Les plus grands négociants en matières premières admettent la croissance des prix du pétrole jusqu’à 100 dollars le baril. Ils pensent qu’en raison d’une réduction des investissements dans la production de pétrole, ses volumes diminueront et la demande augmentera, ce qui affectera les prix.

Les grandes banques d’investissement révisent déjà leurs prévisions de prix du pétrole : par exemple, Morgan Stanley s’attend désormais à un prix moyen du Brent au second semestre à 77,5 $ au lieu de 67,5 $ le baril.

Dans un rapport publié le 21 juin par Bank of America, les analystes ont cité six raisons pour lesquelles le pétrole pourrait atteindre 100 dollars d’ici 2022. Trois raisons sont liées à la demande et trois sont liées à l’offre.

Sur le premier point, il s’agit de la demande de carburant différée après les confinements, de la prédominance du transport routier privé sur les autres modes de transport, ainsi que de la téléexploitation, qui peut évoluer vers un format « travail depuis une voiture ». Cela augmentera la distance parcourue par les gens.

La hausse des prix peut également être influencée par l’augmentation des dépenses d’investissement des entreprises pour atteindre les objectifs de l’Accord de Paris sur le climat.
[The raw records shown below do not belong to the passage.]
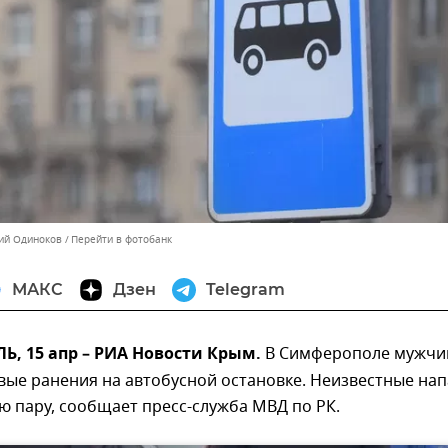
ний Одиноков
Перейти в фотобанк
МАКС
Дзен
Telegram
, 15 апр – РИА Новости Крым.
В Симферополе мужчи
вые ранения на автобусной остановке. Неизвестные на
ю пару, сообщает пресс-служба МВД по РК.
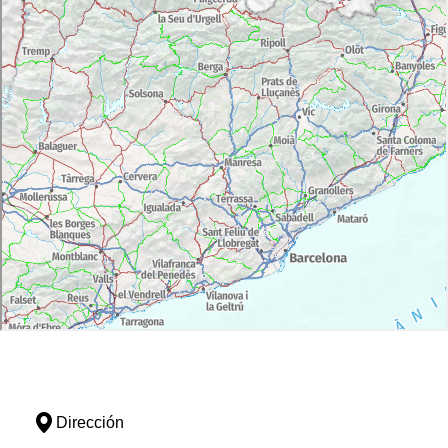
Dirección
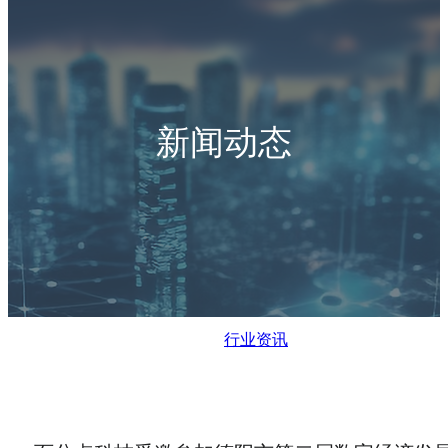
新闻动态
行业资讯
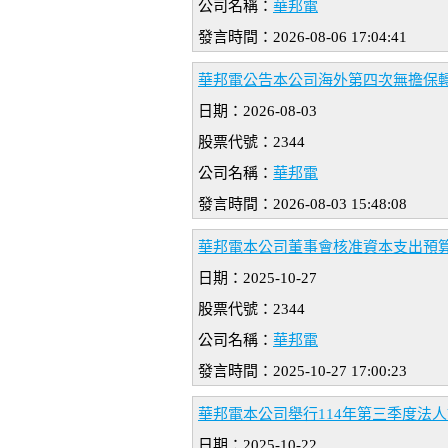
公司名稱：
華邦電
發言時間：2026-08-06 17:04:41
華邦電公告本公司海外第四次無擔保
日期：2026-08-03
股票代號：2344
公司名稱：
華邦電
發言時間：2026-08-03 15:48:08
華邦電本公司董事會核准資本支出預
日期：2025-10-27
股票代號：2344
公司名稱：
華邦電
發言時間：2025-10-27 17:00:23
華邦電本公司舉行114年第三季度法
日期：2025-10-22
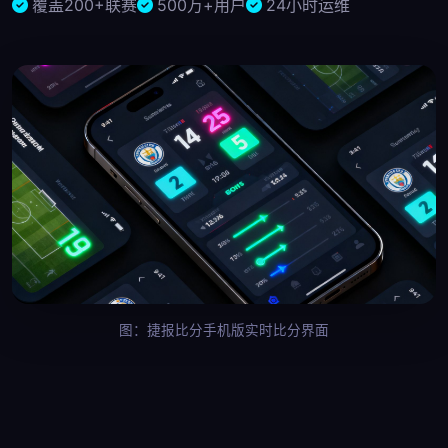
覆盖200+联赛
500万+用户
24小时运维
图：捷报比分手机版实时比分界面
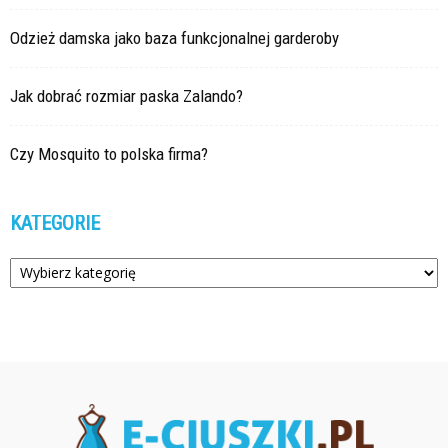
Odzież damska jako baza funkcjonalnej garderoby
Jak dobrać rozmiar paska Zalando?
Czy Mosquito to polska firma?
KATEGORIE
Kategorie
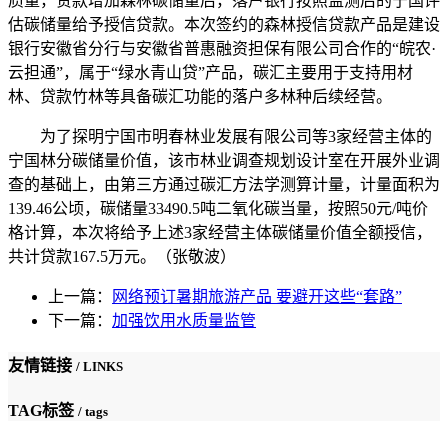
质量，贷款增加森林碳储量后，落户银行按照监测后的宁国
评
估碳储量给予授信贷款。本次签约的森林授信贷款产品是建设
银行安徽省分行与安徽省普惠融资担保有限公司合作的“皖农·
云担通”，属于“绿水青山贷”产品，碳汇主要用于支持用材
林、贷款竹林等具备碳汇功能的落户多林种后续经营。
为了探明宁国市明春林业发展有限公司等3家经营主体的
宁国林分碳储量价值，该市林业调查规划设计室在开展外业调
查的基础上，由第三方通过碳汇方法学测算计量，计量面积为
139.46公顷，碳储量33490.5吨二氧化碳当量，按照50元/吨价
格计算，本次将给予上述3家经营主体碳储量价值全额授信，
共计贷款167.5万元。（张敬波）
上一篇：
网络预订暑期旅游产品 要避开这些“套路”
下一篇：
加强饮用水质量监管
友情链接
/ LINKS
TAG标签
/ tags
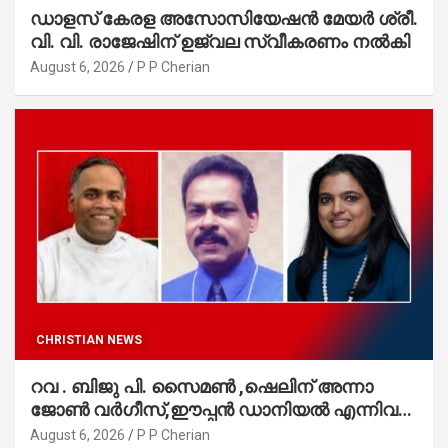
ഡാളസ് കേരള അസോസിയേഷൻ മേയർ ശ്രീ.
വി. വി. രാജേഷിന് ഉജ്വല സ്വീകരണം നൽകി
August 6, 2026
P P Cherian
CHRISTIAN NEWS
റവ . ബിജു പി. സൈമൺ ,ഷെലിന് അന്നാ
ജോൺ വർഗീസ്,ഈപ്പൻ ഡാനിയൽ എന്നിവർ
മാർത്തോമാ സഭാ കൗൺസിലിലേക്കു
August 6, 2026
P P Cherian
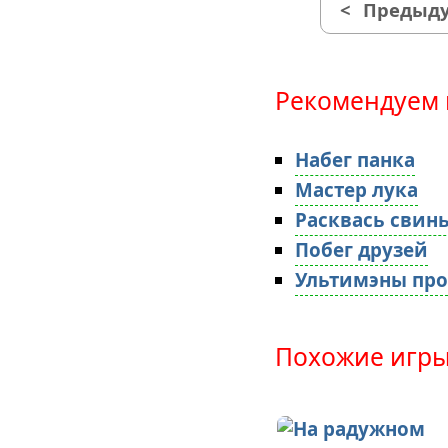
<
Предыду
Рекомендуем 
Набег панка
Мастер лука
Расквась свин
Побег друзей
Ультимэны про
Похожие игры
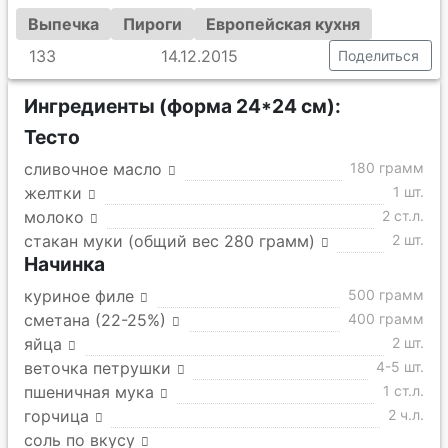
Выпечка
Пироги
Европейская кухня
133
14.12.2015
Поделиться
Ингредиенты (форма 24*24 см):
Тесто
сливочное масло
180 грамм
желтки
1 шт.
молоко
2 ст.л.
стакан муки (общий вес 280 грамм)
2 шт.
Начинка
куриное филе
500 грамм
сметана (22-25%)
400 грамм
яйца
2 шт.
веточка петрушки
4-5 шт.
пшеничная мука
1 ст.л.
горчица
2 ч.л.
соль по вкусу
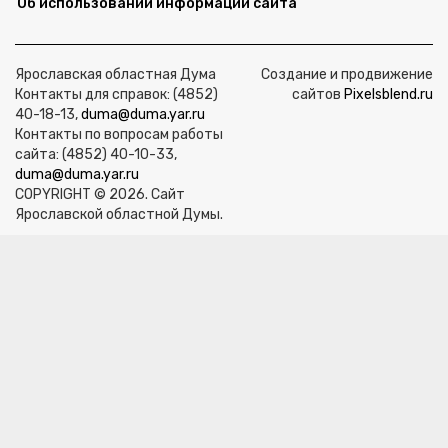
Об использовании информации сайта
Ярославская областная Дума
Создание и продвижение
Контакты для справок: (4852)
сайтов
Pixelsblend.ru
40-18-13,
duma@duma.yar.ru
Контакты по вопросам работы
сайта: (4852) 40-10-33,
duma@duma.yar.ru
COPYRIGHT © 2026. Сайт
Ярославской областной Думы.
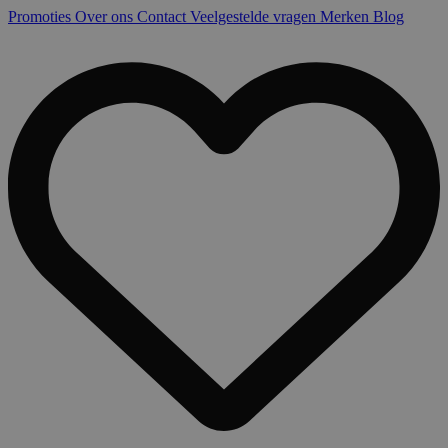
Promoties
Over ons
Contact
Veelgestelde vragen
Merken
Blog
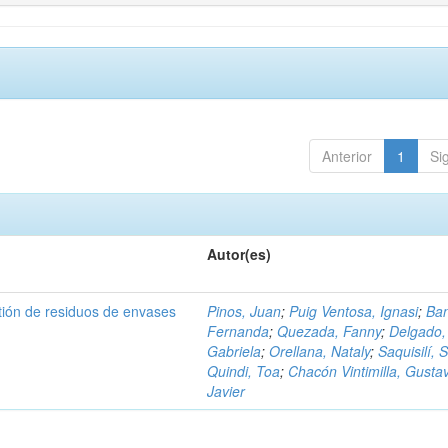
Anterior
1
Si
Autor(es)
tión de residuos de envases
Pinos, Juan
;
Puig Ventosa, Ignasi
;
Ba
Fernanda
;
Quezada, Fanny
;
Delgado,
Gabriela
;
Orellana, Nataly
;
Saquisilí, S
Quindi, Toa
;
Chacón Vintimilla, Gusta
Javier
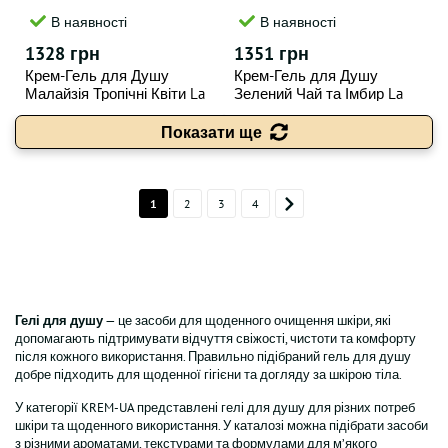
В наявності
В наявності
1328 грн
1351 грн
Крем-Гель для Душу
Крем-Гель для Душу
Малайзія Тропічні Квіти La
Зелений Чай та Імбир La
Sultane de Saba Voyage
Sultane de Saba Voyage
Malaisie Shower Cream
Darjeeling Shower Cream
Показати ще
Champaka - Tropical Flowers
Ginger Green Tea 200мл
200мл
1
2
3
4
Гелі для душу
— це засоби для щоденного очищення шкіри, які
допомагають підтримувати відчуття свіжості, чистоти та комфорту
після кожного використання. Правильно підібраний гель для душу
добре підходить для щоденної гігієни та догляду за шкірою тіла.
У категорії KREM-UA представлені гелі для душу для різних потреб
шкіри та щоденного використання. У каталозі можна підібрати засоби
з різними ароматами, текстурами та формулами для м’якого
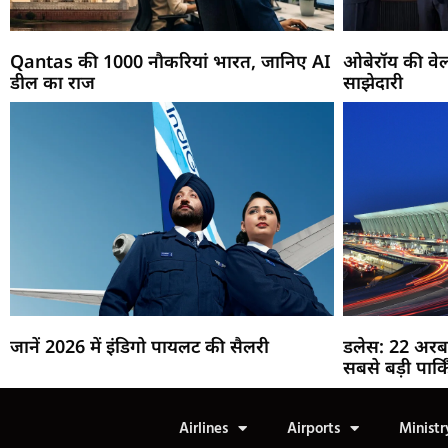
Qantas की 1000 नौकरियां भारत, जानिए AI
ओबेरॉय की वेल
डील का राज
साझेदारी
जानें 2026 में इंडिगो पायलट की सैलरी
डलेस: 22 अरब
सबसे बड़ी पार्क
Airlines
Airports
Ministr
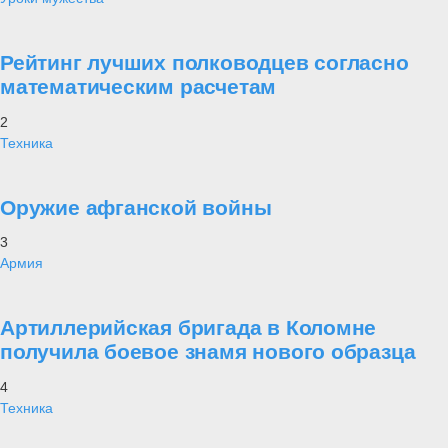
Рейтинг лучших полководцев согласно
математическим расчетам
2
Техника
Оружие афганской войны
3
Армия
Артиллерийская бригада в Коломне
получила боевое знамя нового образца
4
Техника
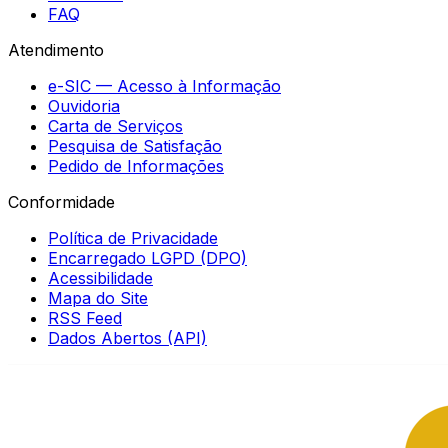
FAQ
Atendimento
e-SIC — Acesso à Informação
Ouvidoria
Carta de Serviços
Pesquisa de Satisfação
Pedido de Informações
Conformidade
Política de Privacidade
Encarregado LGPD (DPO)
Acessibilidade
Mapa do Site
RSS Feed
Dados Abertos (API)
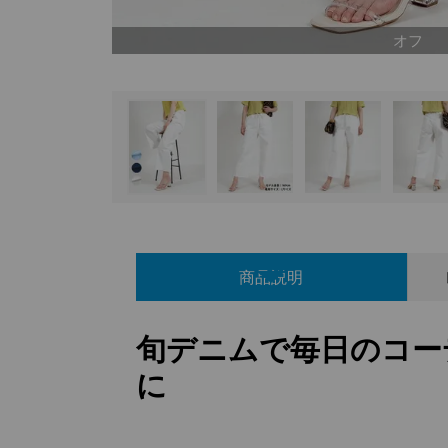
オフ
商品説明
旬デニムで毎日のコー
に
Les investisseurs ont commencé à influencer de plus en plus le secteur de l’énergie, déplaçant son développement dans une direction environnementale.

Comme l’écrit Bloomberg, les prévisions pétrolières optimistes augmentent la pression sur la coalition OPEP + dirigée par l’Arabie saoudite et la Russie. Malgré le fait que Riyad préfère agir “avec prudence”, la situation sur le marché mondial pourrait obliger les participants à l’accord à “ouvrir les robinets”, écrit l’agence.

Auparavant, l’Agence internationale de l’énergie dans son rapport avait exhorté les pays de l’OPEP+ à augmenter leur production pour répondre à la demande mondiale de pétrole.

Lors d’une réunion le 1er juin, les pays de l’OPEP+ ont convenu de maintenir les paramètres du dernier accord, selon lesquels la production de pétrole en mai-juin devrait augmenter de 2,1 millions de barils par jour. La prochaine réunion aura lieu le 1er juillet.

Rappelons que les attentes pour le pétrole à 100$ sont apparues au début de cette année. En février, le pétrole est revenu au prix où il avait commencé à chuter au printemps dernier, alors que le coronavirus se propageait rapidement dans le monde et que les restrictions gouvernementales de quarantaine ont stoppé l’économie.

Deux des plus grandes banques d’investissement de Wall Street – JPMorgan Chase et Goldman Sachs – ont alors prédit une nouvelle “supercycle” sur le marché pétrolier.

Cependant, le vétéran de l’industrie Pierre Andurand, qui s’est fait un nom lors du dernier “super cycle” du marché pétrolier, est plus prudent cette fois-ci face à la hausse des prix.

“La direction du marché pétrolier est en grande partie entre les mains de l’OPEP et dépendra de la quantité de pétrole que les pays sont prêts à retourner sur le marché. Je suis sûr qu’en 2021 et dans les années suivantes, les prix du pétrole augmenteront, mais je voir de nombreux éléments, qui peuvent saper cette croissance », a-t-il déclaré.